- Teks Kutipan:

>>>

C. TUJUAN a. Tujuan umum Untuk mengetahui hubungan antara tingkat ekonomi dengan tingkat kecemasan orang tua terhadap masa depan pendidikan anaknya. b. Tujuan khusus 1. Mengidentifikasi status ekonomi masyarakat. 2. Mengidentifikasi tingkat kecemasan orang tua yang mempunyai anak usia sekolah. 3. Menganalisis hubungan antara status ekonomi dengan tingkat kecemasan orang tua yang mempunyai anak usia sekolah.

<<<

- Instruksi Tugas 1:
Tulis ulang paragraf dalam teks kutipan yang diawali "C. TUJUAN a. Tujuan umum" sebagai daftar ringkas dengan mempertahankan seluruh fakta utamanya.
- Instruksi Tugas 2:
Lanjutkan teks kutipan mengenai tujuan penelitian ini, dimulai sesudah kalimat terakhirnya.

[Data yang Dihimpun]
>>>

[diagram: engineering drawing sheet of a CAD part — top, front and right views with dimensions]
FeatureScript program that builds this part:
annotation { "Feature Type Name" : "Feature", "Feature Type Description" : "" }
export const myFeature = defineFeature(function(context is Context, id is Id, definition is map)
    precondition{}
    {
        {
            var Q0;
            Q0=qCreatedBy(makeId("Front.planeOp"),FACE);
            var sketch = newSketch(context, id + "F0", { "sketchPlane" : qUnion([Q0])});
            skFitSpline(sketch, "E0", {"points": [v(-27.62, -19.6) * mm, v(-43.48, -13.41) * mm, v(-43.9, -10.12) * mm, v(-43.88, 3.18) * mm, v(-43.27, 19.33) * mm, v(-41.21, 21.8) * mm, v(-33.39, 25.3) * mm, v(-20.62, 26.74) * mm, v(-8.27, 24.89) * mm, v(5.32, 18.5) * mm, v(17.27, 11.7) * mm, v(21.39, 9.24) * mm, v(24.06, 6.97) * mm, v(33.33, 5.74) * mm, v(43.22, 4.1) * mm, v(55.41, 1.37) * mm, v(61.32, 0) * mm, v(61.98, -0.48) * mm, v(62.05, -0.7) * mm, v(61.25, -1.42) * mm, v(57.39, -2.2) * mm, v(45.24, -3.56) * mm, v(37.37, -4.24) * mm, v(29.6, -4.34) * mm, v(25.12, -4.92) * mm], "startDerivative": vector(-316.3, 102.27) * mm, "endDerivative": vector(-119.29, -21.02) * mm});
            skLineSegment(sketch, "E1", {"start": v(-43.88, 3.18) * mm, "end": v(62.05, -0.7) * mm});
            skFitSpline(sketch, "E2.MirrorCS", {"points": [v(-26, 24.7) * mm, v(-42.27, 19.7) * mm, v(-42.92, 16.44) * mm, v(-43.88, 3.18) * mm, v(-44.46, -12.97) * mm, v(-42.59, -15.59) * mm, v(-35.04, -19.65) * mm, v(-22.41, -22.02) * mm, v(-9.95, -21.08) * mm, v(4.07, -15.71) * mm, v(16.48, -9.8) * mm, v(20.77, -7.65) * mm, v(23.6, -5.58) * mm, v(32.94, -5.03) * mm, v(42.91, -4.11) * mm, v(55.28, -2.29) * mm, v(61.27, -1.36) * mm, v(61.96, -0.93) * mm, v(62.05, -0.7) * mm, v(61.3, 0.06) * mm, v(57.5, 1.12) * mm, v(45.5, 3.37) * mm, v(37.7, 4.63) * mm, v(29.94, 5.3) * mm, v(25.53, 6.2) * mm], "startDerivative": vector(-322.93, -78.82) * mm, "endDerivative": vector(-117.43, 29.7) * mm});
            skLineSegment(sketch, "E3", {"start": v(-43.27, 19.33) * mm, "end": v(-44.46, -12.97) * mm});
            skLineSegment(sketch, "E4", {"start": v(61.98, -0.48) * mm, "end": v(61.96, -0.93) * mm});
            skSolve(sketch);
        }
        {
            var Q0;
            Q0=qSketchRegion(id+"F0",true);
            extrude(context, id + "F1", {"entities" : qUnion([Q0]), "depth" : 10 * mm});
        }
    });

<<<

- Keluaran Diharapkan 1:
- Tujuan umum: mengetahui hubungan tingkat ekonomi dengan tingkat kecemasan orang tua terhadap masa depan pendidikan anaknya.
- Tujuan khusus:
  1. Mengidentifikasi status ekonomi masyarakat.
  2. Mengidentifikasi tingkat kecemasan orang tua yang mempunyai anak usia sekolah.
  3. Menganalisis hubungan status ekonomi dengan tingkat kecemasan orang tua tersebut.

- Keluaran Diharapkan 2:
5
D. MANFAAT PENELITIAN 1. Bagi Instansi Pendidikan : Sebagai masukan bagi perkembangan ilmu pengetahuan di bidang keperawatan khususnya keperawatan jiwa komunitas tentang tingkat kecemasan. 2. Bagi Profesi Keperawatan : Sebagai bahan untuk mengidentifikasi dan menganalisa permasalahan di lapangan tentang tingkat kecemasan orang tua yang mempunyai anak usia sekolah. 3. Bagi Peneliti : Sebagai dasar penelitian lebih lanjut tentang mengetahui adanya tingkat kecemasan di masyarakat terutama pada orang tua. 4. Bagi Masyarakat : Dapat memberikan pemahaman masyarakat tentang adanya tanda dan gejala cemas pada orangtua terhadap keberlangsungan pendidikan anaknya.
E. BIDANG ILMU Penelitian ini dilakukan dalam bidang ilmu keperawatan jiwa komunitas.